Monday, August 27, 2012

How a Functional Cupola Works

"It is the one worker who makes the first advance in the subject; the details may be worked out by the team, but the prime idea is due to the enterprise, thought, and perception of an individual." By Sir Alexander Fleming.

A cupola brings in cooler air, while allowing warm air to escape. Our forefathers understood that by removing the hot, moist, stagnant air from the attic promoted longevity for the roofing structure. It has been said cupolas were the early form of air conditioning.

Cupolas are the small buildings that sit on top of the roof. Cupolas appear to look like a miniature house house, both louvered and window ones can be functional in providing roof ventilation. When purchasing a functional cupola. check to see if they are built with screens to keep the bugs out.

From residential barns to grand cathedrals the cupola provides both an aesthetic appeal as well as a functional use. Cupolas add stateliness and a focal point to the buildings upon which they are placed.

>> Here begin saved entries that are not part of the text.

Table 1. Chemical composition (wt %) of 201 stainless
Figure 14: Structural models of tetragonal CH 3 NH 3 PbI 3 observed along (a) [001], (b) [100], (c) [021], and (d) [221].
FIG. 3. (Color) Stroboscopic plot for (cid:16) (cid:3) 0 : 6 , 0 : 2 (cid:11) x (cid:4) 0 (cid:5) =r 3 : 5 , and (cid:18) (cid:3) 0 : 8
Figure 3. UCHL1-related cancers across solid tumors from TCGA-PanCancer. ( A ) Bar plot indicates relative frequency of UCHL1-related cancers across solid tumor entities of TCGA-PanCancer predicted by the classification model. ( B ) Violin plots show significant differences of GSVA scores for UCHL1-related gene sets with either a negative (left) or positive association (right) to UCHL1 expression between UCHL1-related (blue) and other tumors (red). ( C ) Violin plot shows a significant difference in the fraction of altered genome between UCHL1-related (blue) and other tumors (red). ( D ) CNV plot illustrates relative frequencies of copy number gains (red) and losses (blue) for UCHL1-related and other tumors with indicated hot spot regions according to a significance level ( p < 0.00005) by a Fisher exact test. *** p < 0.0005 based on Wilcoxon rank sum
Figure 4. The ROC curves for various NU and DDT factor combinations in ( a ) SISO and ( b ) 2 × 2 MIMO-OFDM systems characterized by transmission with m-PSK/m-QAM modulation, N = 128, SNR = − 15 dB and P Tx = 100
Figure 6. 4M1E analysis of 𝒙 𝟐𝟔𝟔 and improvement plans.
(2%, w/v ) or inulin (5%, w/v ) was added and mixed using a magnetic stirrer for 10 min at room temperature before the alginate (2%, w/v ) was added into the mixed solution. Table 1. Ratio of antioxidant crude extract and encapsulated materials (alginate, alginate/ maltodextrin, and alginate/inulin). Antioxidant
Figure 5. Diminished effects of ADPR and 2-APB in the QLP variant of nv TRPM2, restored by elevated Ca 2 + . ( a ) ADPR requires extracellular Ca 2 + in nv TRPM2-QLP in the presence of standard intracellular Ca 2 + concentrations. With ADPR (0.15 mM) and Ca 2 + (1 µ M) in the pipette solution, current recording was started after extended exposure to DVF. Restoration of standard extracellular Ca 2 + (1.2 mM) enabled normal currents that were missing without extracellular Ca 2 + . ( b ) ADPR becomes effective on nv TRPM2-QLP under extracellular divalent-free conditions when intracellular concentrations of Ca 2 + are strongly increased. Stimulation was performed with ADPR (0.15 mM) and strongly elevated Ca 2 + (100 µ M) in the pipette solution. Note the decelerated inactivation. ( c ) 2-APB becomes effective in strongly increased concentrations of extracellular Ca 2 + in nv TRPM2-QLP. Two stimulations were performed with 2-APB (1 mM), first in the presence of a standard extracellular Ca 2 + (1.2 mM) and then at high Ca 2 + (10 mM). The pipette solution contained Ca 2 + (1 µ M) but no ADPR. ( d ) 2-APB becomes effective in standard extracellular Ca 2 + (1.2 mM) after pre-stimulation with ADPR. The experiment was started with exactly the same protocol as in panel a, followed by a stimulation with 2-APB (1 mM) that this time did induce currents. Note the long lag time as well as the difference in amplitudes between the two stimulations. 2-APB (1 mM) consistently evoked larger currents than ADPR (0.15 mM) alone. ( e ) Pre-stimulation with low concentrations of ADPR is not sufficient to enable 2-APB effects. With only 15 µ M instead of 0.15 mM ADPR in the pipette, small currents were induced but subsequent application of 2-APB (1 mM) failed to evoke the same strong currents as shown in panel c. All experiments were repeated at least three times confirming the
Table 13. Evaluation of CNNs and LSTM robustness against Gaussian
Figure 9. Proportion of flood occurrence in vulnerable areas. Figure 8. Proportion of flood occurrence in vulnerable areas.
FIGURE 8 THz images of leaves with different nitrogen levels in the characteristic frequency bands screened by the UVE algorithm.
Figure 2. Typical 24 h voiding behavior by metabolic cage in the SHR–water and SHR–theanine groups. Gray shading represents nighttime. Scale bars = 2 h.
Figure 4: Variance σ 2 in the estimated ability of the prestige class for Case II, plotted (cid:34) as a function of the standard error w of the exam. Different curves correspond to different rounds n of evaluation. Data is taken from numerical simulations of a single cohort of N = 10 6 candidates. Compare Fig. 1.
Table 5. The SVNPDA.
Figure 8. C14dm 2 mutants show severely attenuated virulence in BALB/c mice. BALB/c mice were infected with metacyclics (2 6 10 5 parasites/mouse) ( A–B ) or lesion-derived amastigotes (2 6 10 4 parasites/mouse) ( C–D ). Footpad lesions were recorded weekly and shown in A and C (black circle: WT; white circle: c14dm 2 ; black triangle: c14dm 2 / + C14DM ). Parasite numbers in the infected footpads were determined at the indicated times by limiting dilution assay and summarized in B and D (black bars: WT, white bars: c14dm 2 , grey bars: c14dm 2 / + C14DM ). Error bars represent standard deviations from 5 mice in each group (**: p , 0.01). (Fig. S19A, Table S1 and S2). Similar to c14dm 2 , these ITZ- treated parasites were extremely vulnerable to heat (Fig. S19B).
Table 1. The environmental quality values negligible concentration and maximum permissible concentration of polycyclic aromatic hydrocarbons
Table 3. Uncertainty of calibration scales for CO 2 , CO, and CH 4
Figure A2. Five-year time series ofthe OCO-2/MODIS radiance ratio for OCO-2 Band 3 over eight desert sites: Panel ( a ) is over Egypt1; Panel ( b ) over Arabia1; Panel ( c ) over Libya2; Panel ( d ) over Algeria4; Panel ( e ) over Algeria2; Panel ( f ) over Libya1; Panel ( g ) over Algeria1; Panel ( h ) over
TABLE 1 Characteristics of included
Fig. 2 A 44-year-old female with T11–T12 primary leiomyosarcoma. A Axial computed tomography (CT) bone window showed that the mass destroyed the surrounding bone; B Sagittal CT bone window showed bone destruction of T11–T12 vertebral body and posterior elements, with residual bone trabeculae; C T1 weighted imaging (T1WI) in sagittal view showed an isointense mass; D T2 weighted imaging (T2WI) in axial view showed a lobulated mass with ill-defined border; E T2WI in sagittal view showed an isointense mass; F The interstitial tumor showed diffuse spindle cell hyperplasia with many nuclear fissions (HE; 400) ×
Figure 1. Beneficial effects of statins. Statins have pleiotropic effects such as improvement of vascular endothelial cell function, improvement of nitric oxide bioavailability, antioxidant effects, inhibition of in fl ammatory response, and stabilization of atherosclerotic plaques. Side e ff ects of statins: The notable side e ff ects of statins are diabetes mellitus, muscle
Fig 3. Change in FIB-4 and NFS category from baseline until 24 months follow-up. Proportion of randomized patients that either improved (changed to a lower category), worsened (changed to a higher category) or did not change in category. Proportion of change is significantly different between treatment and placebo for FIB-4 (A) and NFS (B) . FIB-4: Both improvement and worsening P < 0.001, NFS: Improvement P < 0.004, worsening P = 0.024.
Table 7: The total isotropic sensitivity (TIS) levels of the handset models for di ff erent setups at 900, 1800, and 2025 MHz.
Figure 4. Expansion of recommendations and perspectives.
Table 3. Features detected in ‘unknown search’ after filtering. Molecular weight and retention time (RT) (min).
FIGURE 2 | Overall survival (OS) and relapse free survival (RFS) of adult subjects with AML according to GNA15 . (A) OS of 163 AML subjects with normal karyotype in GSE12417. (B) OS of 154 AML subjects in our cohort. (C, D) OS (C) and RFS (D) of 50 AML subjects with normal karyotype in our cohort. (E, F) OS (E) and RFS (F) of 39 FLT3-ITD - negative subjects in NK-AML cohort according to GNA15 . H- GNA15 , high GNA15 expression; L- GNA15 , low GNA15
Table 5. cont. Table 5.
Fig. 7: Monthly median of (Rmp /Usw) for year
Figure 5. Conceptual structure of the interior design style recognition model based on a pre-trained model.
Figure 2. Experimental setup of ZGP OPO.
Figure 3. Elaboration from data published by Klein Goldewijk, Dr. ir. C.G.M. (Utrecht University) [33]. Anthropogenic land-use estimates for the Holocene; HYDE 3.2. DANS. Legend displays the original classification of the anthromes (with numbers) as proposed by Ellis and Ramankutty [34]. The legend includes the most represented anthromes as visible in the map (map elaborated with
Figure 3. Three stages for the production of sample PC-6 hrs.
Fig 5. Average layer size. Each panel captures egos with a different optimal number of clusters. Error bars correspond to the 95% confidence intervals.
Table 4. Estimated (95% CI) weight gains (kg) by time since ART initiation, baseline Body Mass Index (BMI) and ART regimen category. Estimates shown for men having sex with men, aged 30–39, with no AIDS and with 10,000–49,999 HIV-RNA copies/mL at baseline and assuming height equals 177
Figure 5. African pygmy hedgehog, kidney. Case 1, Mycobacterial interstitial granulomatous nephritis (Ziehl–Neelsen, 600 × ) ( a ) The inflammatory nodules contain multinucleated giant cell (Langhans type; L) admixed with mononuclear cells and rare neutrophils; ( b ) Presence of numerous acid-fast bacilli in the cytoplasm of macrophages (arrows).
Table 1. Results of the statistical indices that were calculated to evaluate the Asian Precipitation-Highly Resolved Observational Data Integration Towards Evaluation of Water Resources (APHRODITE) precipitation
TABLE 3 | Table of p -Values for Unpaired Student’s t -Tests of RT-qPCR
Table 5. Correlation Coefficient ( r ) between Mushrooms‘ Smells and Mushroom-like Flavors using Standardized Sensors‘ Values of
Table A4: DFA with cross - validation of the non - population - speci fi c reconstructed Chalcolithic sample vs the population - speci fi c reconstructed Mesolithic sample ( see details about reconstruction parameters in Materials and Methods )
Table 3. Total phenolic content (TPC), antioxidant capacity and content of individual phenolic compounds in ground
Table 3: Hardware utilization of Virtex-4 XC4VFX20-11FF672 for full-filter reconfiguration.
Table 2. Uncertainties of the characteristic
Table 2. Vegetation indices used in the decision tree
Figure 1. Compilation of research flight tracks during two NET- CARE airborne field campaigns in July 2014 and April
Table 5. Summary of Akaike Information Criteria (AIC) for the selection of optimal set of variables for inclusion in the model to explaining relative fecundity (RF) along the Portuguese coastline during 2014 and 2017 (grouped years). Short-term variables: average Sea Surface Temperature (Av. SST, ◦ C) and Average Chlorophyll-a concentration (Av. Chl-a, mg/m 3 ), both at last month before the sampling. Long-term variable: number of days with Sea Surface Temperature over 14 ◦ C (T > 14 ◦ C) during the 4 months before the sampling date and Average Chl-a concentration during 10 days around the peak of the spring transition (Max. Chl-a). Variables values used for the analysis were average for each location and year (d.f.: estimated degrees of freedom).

Wood is the preferred material as it doesn't retain heat, so the hot air escapes through the windows or louvered sides. The number of louvers will determine how well they ventilate, the greater the number the better the ventilation. Circulating air to reduce moisture levels and bring in fresh air is ventilation.

The American Institute of Architects estimates that 90% of homes in the United States have unacceptable high levels of moisture.

Insufficient ventilation can lead to moisture problems in the winter and decreased energy efficiency during the summer. If the warm moist air remains in the attic, it causes condensation that will eventually rot the roofs sheathing. In the northern states, when the moist warm air remains in the attic, it can melt the snow causing ice dams on the roof.

Cupolas are placed on the roof which is the optimal place as heat rises to the top. The temperature on the roof is 30-35 degrees warmer than the temperature on the groung?

Adding a cupola to the roof allows a way for the heat trapped to escape, by providing a natural flow of warm, moist air in an upward direction through the sides of the cupola. This movement of air eliminates mold, mildew, wood rot and musty odors. Other benefits include overall airflow and light to be filtered to the inside.

When purchasing a cupola for roof ventilation, a hole needs to be cut into the roof. It is recommended that the hole be six inches less than the outer base of the cupola. Using a cupola for ventilation requires metal flashing applied around the base. It is beneficial to work with a qualified contractor when doing this.

The functional role of cupolas for roof ventilation has been replaced in the most part to a decorative architectural accent. Cupolas spice up any building, whether purchased for functional or decorative. They create a country motif to existing or new buildings.